AIM OF THE TASK:
What is needed is a verbatim copy of the data, minus the pictures.

--

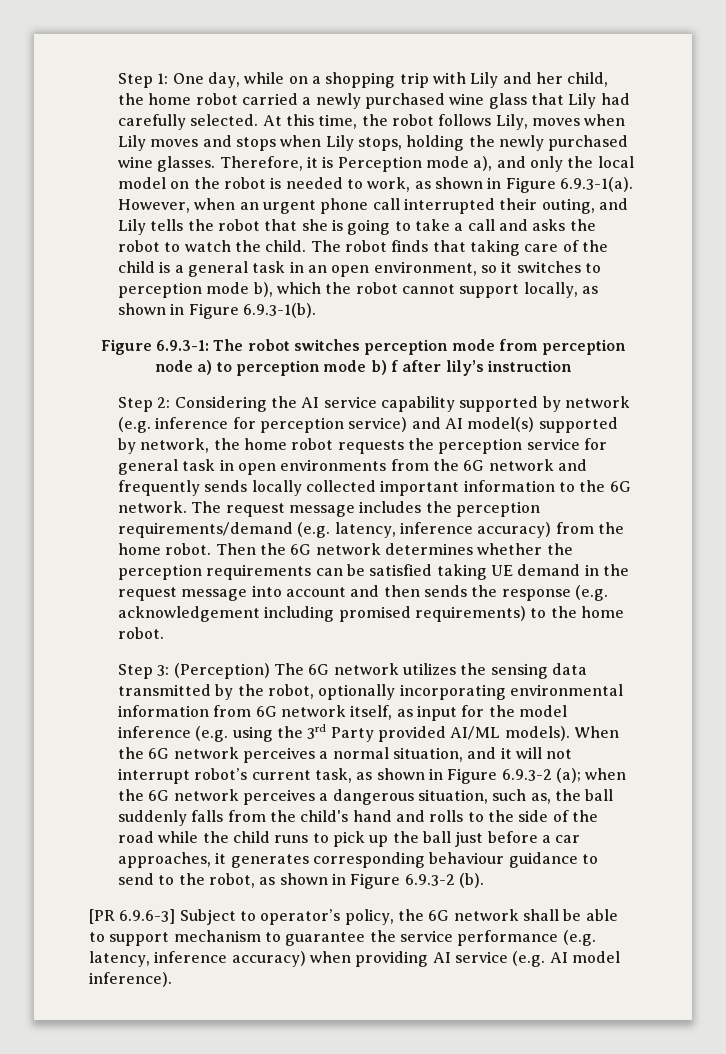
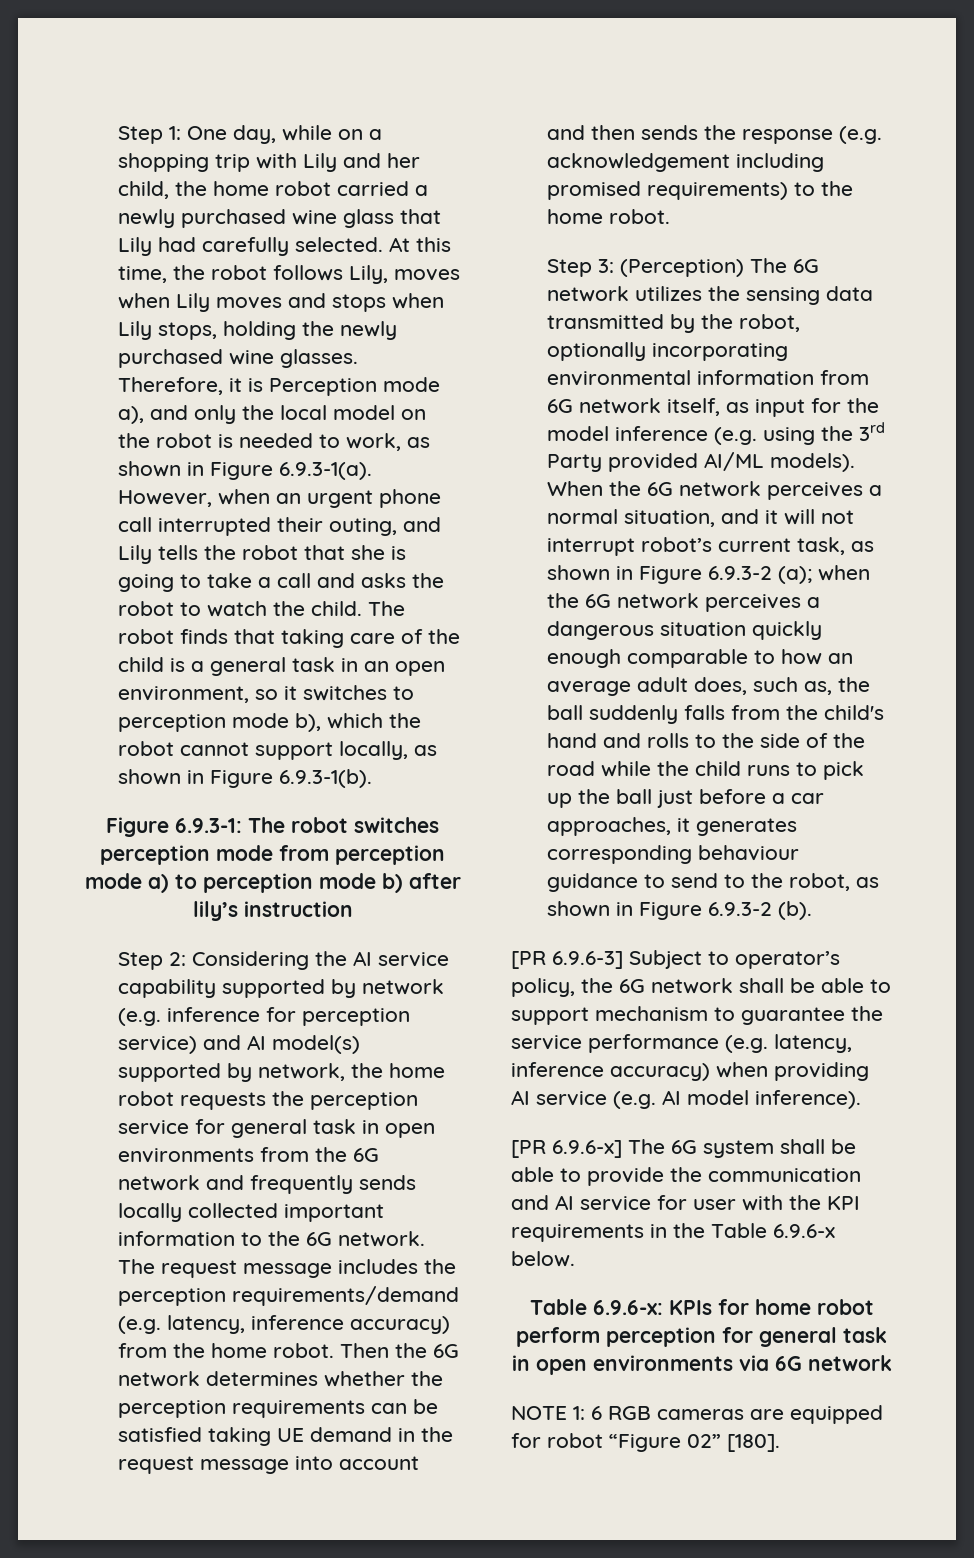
[155,360,194,372] node -> [84,873,142,889] mode
[390,360,398,372] f -> (403, 883) none
[417,789,488,804] situation, -> [660,621,823,640] [547,649,854,668] [547,677,748,696] situation quickly enough comparable to how an average adult does,
(172, 979) none -> [511,1139,856,1158] [511,1167,861,1186] [511,1195,860,1211] [511,1223,835,1242] [511,1251,575,1267] [529,1299,874,1315] [516,1327,887,1347] [511,1355,892,1375] [511,1405,883,1424] [511,1433,780,1452] // [PR 6.9.6-x] The 6G system shall be able to provide the communication and AI service for user with the KPI requirements in the Table 6.9.6-x below. // Table 6.9.6-x: KPIs for home robot perform perception for general task in open environments via 6G network // NOTE 1: 6 RGB cameras are equipped for robot “Figure 02” [180].

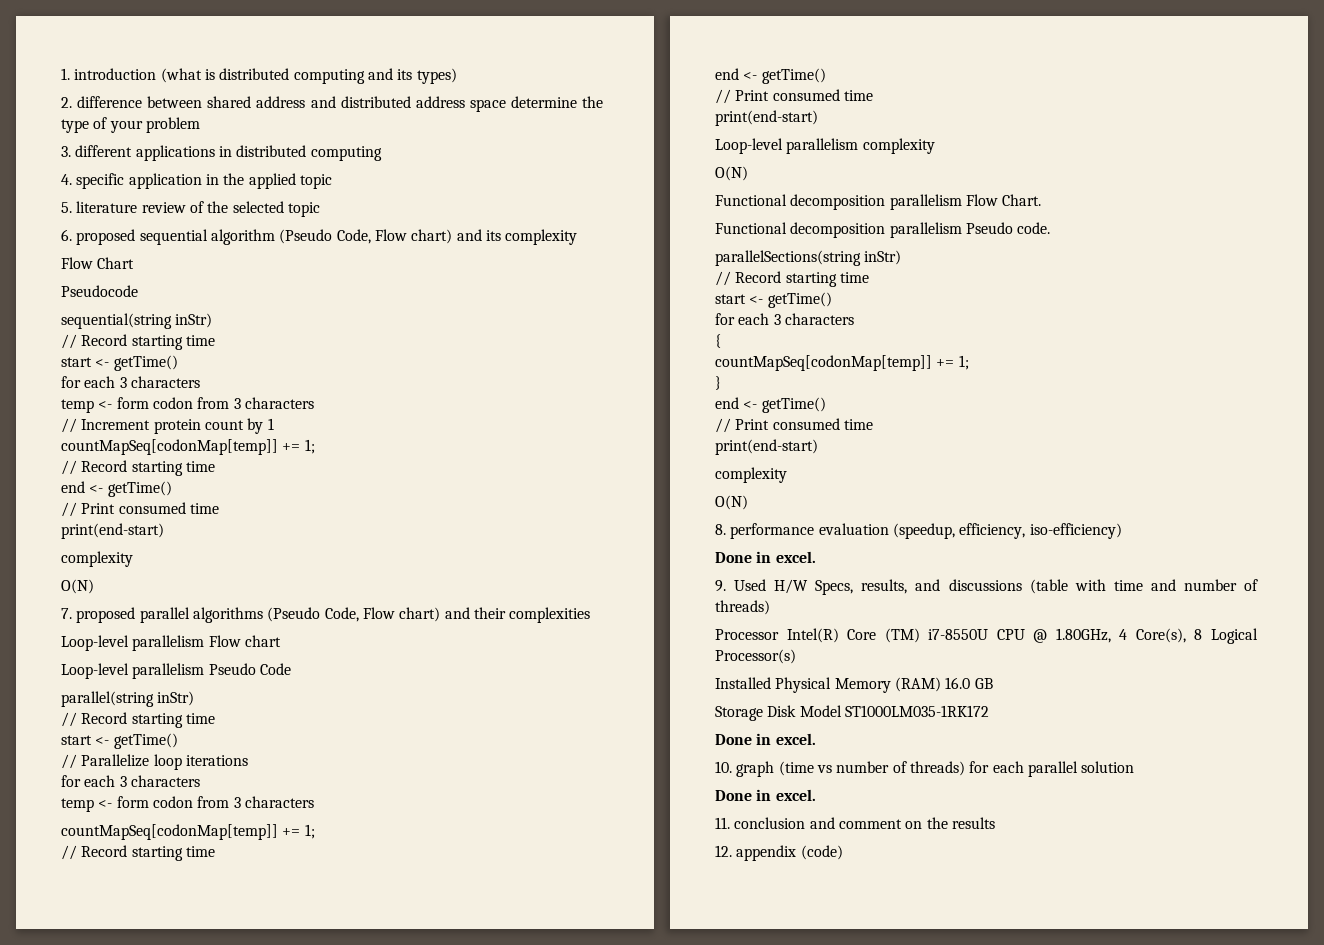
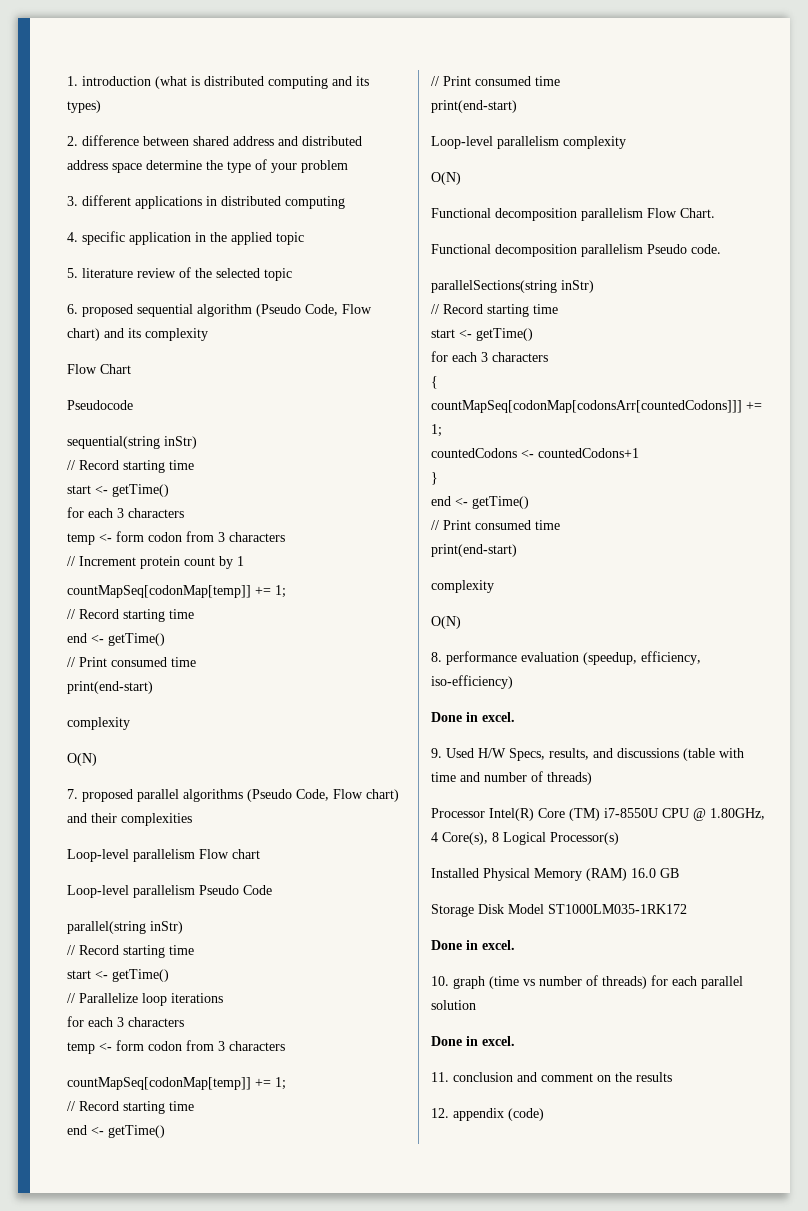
[715,355,969,371] countMapSeq[codonMap[temp]] += 1; -> [431,400,762,413] [431,424,442,437] [431,448,639,458] countMapSeq[codonMap[codonsArr[countedCodons]]] += 1; // countedCodons <- countedCodons+1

--

SOLVED PROBLEM:
[155,360,194,372] node -> [84,873,142,889] mode
[390,360,398,372] f -> (403, 883) none
[417,789,488,804] situation, -> [660,621,823,640] [547,649,854,668] [547,677,748,696] situation quickly enough comparable to how an average adult does,
(172, 979) none -> [511,1139,856,1158] [511,1167,861,1186] [511,1195,860,1211] [511,1223,835,1242] [511,1251,575,1267] [529,1299,874,1315] [516,1327,887,1347] [511,1355,892,1375] [511,1405,883,1424] [511,1433,780,1452] // [PR 6.9.6-x] The 6G system shall be able to provide the communication and AI service for user with the KPI requirements in the Table 6.9.6-x below. // Table 6.9.6-x: KPIs for home robot perform perception for general task in open environments via 6G network // NOTE 1: 6 RGB cameras are equipped for robot “Figure 02” [180].

[715,355,969,371] countMapSeq[codonMap[temp]] += 1; -> [431,400,762,413] [431,424,442,437] [431,448,639,458] countMapSeq[codonMap[codonsArr[countedCodons]]] += 1; // countedCodons <- countedCodons+1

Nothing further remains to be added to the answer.